We have introduced you to the distinction between rationality and irrationality. Now we will discuss two distinctively different patterns of egocentric thinking. Both represent general strategies the egocentric mind uses to get what it wants and ways of irrationally acquiring power.
First let's focus on the role that power plays in everyday life. All of us need to feel that we have some power. If we are powerless, we are unable to satisfy our needs. Without power, we are at the mercy of others. Virtually all that we do requires the exercise of some kind of power, whether small or large. Hence, the acquisition of power is essential for human life. But we can pursue power through either rational or irrational means, and we can use the power we get to serve rational or irrational ends.
Two irrational ways to gain and use power are given in two distinct forms of egocentric strategy:
Insofar as we are thinking egocentrically, we seek to satisfy our egocentric desires either directly, by exercising overt power and control over others, or indirectly, by submitting to those who can act to serve our interest. To put it crudely, the ego either bullies or grovels. It either threatens those weaker or subordinates itself to those more powerful, or both.
Both of these methods for pursuing our interests are irrational, both fundamentally flawed, because both are grounded in unjustified thinking. Both result from the assumption that an egocentric persons' needs and rights are more important than those they exploit for their advantage. We will briefly explore these two patterns of irrational thinking, laying out the basic logic of each.
Before we discuss these patterns, one caveat is in order. As we have mentioned, many situations in life involve using power. However, using power need not imply an inappropriate use. For example, in a business setting, hierarchical protocol requires managers to make decisions with which their employees may not agree. The responsibility inherent in the manager's position calls for that manager to use his or her power to make decisions. Indeed, managers who are unable to use the authority vested in their positions are usually ineffective. They are responsible for ensuring that certain tasks are completed. Therefore, they must use their power to see those tasks to completion. Of course that does not justify their using power unjustifiably to serve selfish ends.
The use of power, then, is and must be part of human life. The fundamental point is that power can be used either rationally or irrationally, depending on the motivation and manner of the person wielding it. Thus, if power is used to serve rational ends, and pursues those ends in a reasonable manner, it is justified. In contrast, if power is used to control and manipulate others for irrational, self-serving ends, that is another matter entirely.

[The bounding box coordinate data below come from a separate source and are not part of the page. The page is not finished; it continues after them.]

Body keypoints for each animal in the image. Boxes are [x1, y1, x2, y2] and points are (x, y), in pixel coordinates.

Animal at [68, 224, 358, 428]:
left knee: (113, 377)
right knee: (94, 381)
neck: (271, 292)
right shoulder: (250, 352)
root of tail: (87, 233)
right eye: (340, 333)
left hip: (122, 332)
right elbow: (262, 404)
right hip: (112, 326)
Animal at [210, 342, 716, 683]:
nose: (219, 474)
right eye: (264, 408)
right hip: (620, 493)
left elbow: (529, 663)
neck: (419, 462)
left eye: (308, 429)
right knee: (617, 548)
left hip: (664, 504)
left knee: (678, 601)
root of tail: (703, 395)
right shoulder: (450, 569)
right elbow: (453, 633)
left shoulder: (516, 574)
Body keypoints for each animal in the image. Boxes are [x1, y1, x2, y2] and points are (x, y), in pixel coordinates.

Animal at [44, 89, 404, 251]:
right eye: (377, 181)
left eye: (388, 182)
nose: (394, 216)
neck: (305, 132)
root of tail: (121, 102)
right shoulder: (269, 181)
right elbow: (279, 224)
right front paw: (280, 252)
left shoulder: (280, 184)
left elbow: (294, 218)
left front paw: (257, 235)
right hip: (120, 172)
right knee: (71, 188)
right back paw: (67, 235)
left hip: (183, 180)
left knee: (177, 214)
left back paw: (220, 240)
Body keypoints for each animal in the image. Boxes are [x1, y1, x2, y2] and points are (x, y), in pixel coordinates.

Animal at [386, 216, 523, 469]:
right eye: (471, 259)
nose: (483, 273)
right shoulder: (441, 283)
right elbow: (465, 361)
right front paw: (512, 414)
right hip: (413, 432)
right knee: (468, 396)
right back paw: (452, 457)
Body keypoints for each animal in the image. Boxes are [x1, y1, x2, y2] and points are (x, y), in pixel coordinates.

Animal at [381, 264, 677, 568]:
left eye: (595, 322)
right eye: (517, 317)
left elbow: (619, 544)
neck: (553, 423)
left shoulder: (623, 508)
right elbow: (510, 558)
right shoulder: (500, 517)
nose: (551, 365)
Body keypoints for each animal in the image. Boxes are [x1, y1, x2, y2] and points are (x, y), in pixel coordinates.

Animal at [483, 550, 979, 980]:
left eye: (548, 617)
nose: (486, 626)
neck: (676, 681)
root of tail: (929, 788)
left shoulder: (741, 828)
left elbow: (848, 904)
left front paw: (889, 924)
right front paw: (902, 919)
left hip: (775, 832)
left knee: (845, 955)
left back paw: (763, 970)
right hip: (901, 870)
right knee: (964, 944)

Let us now turn to the two predominant patterns of irrational thinking that all of us use to the extent that we are egocentric. The first we refer to as the dominating ego function: "I can get what I want by fighting my way to the top." The second we term the submissive ego function: "I can get what I want by pleasing others." The egocentric mind chooses one over the other either through habit or through an assessment of the situation (Figure 10.7). For example, it can either forcefully displace those at the top or please those on top and gain its desires thereby. Of course, we must remember that these choices and the thinking that accompanies them function subconsciously.